For the past 25 years, arms control has been a key driving force behind how many Americans view our relationship with Russia. In that period the two countries have agreed to the START I, Moscow, and New Start nuclear weapons agreements that has successfully reduced the strategic warhead arsenals on both sides by over 90%.
But relations between Moscow and Washington are not good and since the 2010 New Start agreement, the Russians have flatly rejected discussions of further reductions in nuclear weapons. The Russians have also stopped cooperation under the Nunn-Lugar agreement, named after two US Senators that put together a program to safeguard and eliminate nuclear material and warheads in the former Soviet Union subsequent to the end of the Cold War. Other agreements between the two countries have also been put on ice by Russian President Putin’s government.
At a seminar on Capitol Hill on April 20, 2016, two distinguished experts-Steve Blank of the American Foreign Policy Council and Mark Schneider of the National Institute of Public Policy-spoke about the need to refocus our relationship with Russia away from arms control and more towards managing an increasingly troublesome and dangerous relationship. A key part of that strategy must be the full modernization of our nuclear deterrent, they both emphasized.

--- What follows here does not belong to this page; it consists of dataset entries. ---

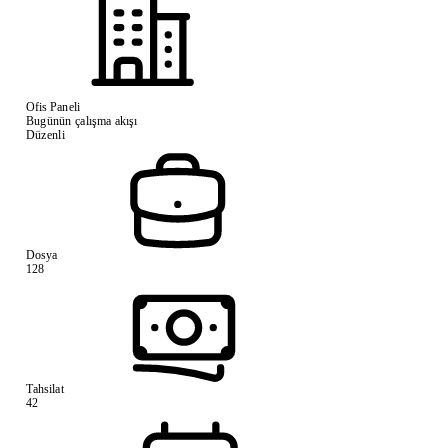
Ofis Paneli
Bugünün çalışma akışı
Düzenli
Dosya
128
Tahsilat
42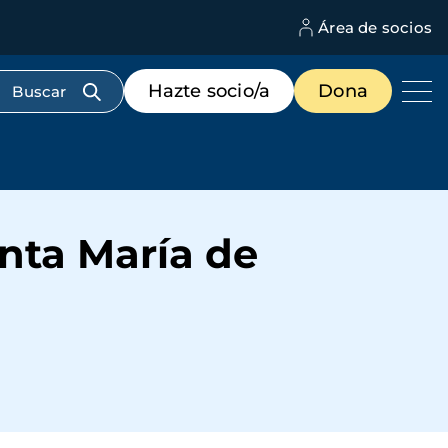
Área de socios
M
d
c
Menú
Hazte socio/a
Dona
d
de
us
destacados
cabecera
nta María de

Most worrisome said the two experts was Russia’s massive build-up of new nuclear weapons, including three new classes of land based missiles, a new submarine launched ballistic missile, and a new stealthy strategic bomber and accompanying air launched cruise missile including a hypersonic variant. This build-up will be almost completely completed by 2021-2 prior to the United States fielding a single modern element of its own strategic nuclear deterrent which is the oldest ever.